= Ridgerunner =

Nickname for people from mountainous areas in the Southeastern United States

"Ridgerunner" is a nickname for people from the higher parts of mountainous areas in the Southeastern United States, especially the Appalachians. However, it has significantly different meanings from one State to another. The name has been used of people from some parts of: Pennsylvania, Maryland, West Virginia, Kentucky, Tennessee, Virginia, Georgia, Alabama, Arkansas and Oklahoma.

== Appalachian Trail ==
The name Ridgerunner is used officially for a person who works on the Appalachian Trail. In this particular sense, a Ridgerunner meets, greets and guides hikers, as well as providing brochures and literature to inform visitors about the trail. They cover its location, regulations, and traditions. They take steps to encourage the best behavior on the part of hikers, to facilitate a positive experience (particularly for those who are poorly prepared), and to elicit the support of Trail neighbors and those who live nearby, but who may not understand or use the Trail properly.

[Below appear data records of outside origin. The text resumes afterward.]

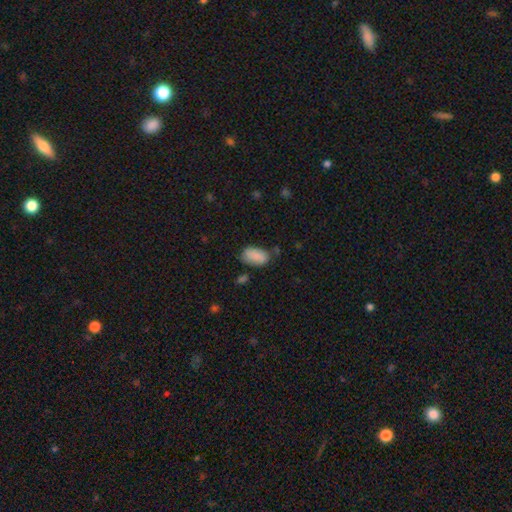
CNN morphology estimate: Q: Smooth or featured?
A: smooth (86%); runner-up: star or artifact (7%)
Q: How rounded?
A: in between (93%); runner-up: round (5%)
Q: Merging?
A: none (63%); runner-up: minor disturbance (26%)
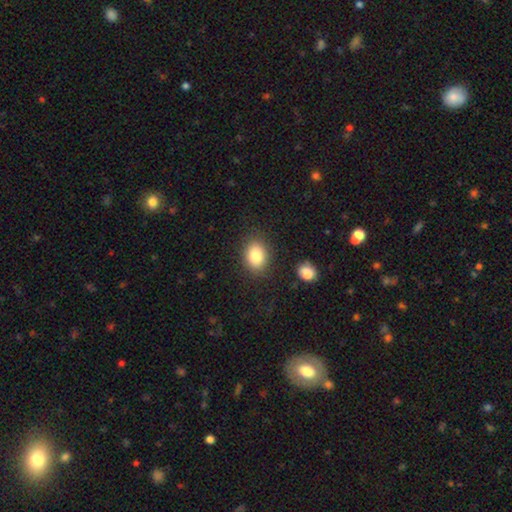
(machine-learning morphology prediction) type=smooth (84%); roundness=in between (67%); merging=none (84%).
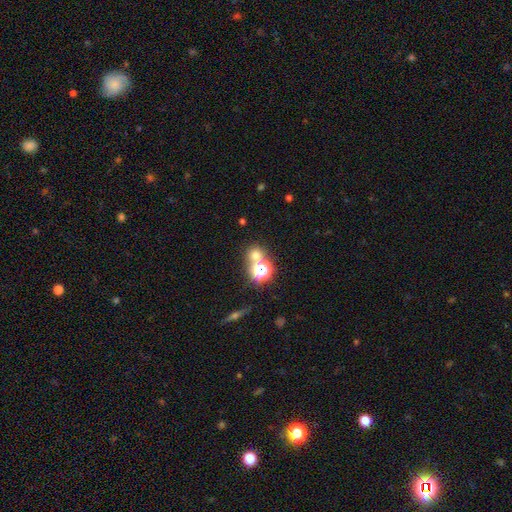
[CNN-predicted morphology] Overall: smooth (60%; star or artifact 31%). How rounded: round (88%). Merging: none (66%).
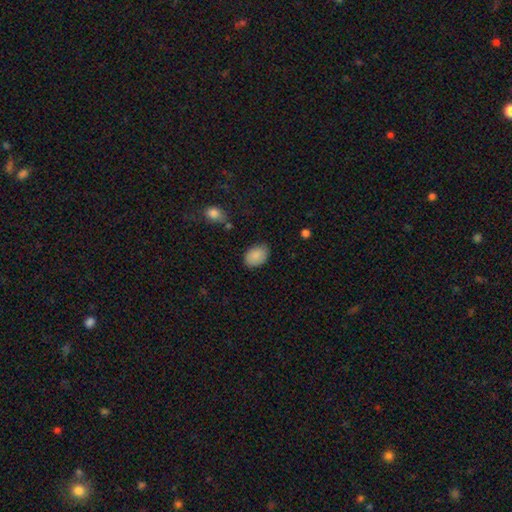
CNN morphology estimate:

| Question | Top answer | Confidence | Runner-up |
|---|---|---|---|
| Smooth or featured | smooth | 87% | star or artifact (7%) |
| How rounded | in between | 82% | round (17%) |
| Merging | none | 75% | minor disturbance (20%) |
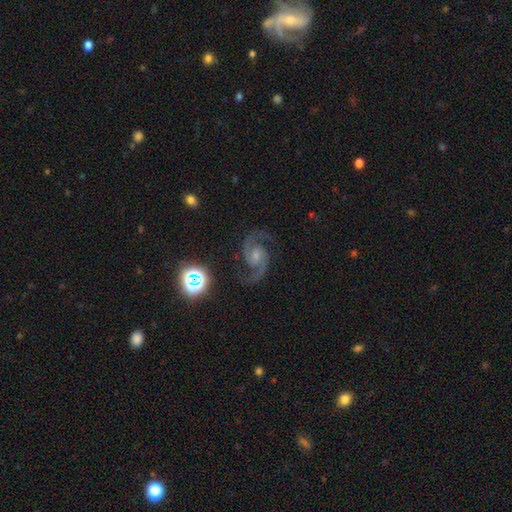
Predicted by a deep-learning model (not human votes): featured or disk 90%, star or artifact 7%, smooth 3%. Down the decision tree: edge-on disk — no (98%); bar — no (52%); spiral arms — yes (99%); spiral arm count — 2 (94%); spiral winding — medium (66%); bulge size — small (51%); merging — none (83%).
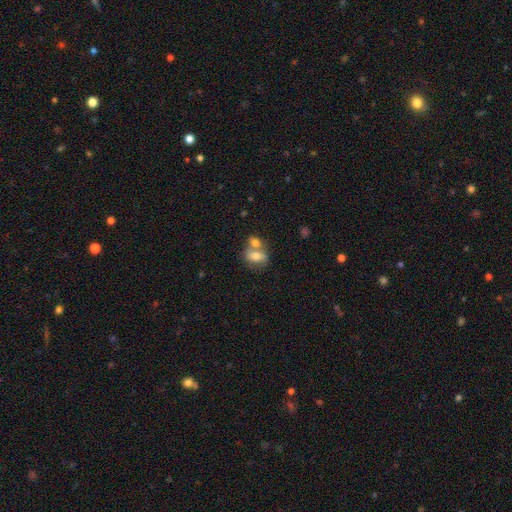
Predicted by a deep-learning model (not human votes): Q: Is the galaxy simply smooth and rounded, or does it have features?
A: smooth — 67%.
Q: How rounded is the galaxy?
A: in between — 71%.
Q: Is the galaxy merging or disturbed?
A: merger — 52%.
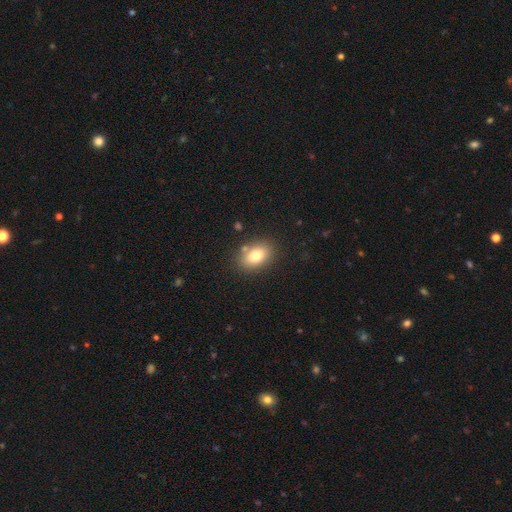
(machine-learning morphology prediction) Smooth or featured? Predicted: smooth (p=0.78). How rounded? Predicted: in between (p=0.81). Merging? Predicted: none (p=0.81).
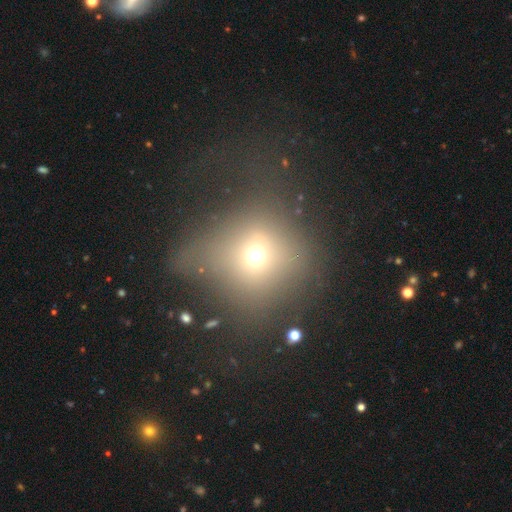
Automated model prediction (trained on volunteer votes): smooth-or-featured: smooth: 58% | star or artifact: 23% | featured or disk: 19%
  how-rounded: round: 84% | in between: 14% | cigar-shaped: 1%
  merging: none: 41% | major disturbance: 34% | minor disturbance: 20% | merger: 4%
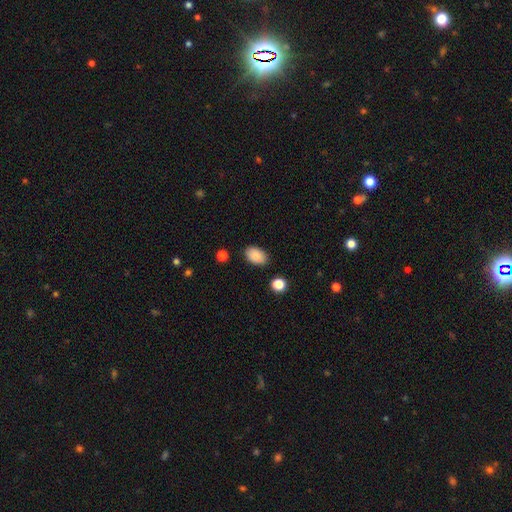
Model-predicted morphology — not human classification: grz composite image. It shows a smooth galaxy with no disk features (88%) that is in between round and cigar-shaped (90%). Merging: none (84%).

Ridgerunners, by their presence, discourage and mitigate misuse of the Appalachian Trail and its environs by performing educational and public relations functions.

== Moonshiners ==
In Eastern Oklahoma, Arkansas, Tennessee, West Virginia and western Virginia, the term Ridgerunner originally referred specifically to a transporter of illegal moonshine liquor. They were said to "run the ridges" with their illicit cargo to bypass the roads down in the hollows where law enforcement officers might find them.

The mascot of Grove High School, in the town of Grove, Oklahoma, is a Ridgerunner in this sense of the word.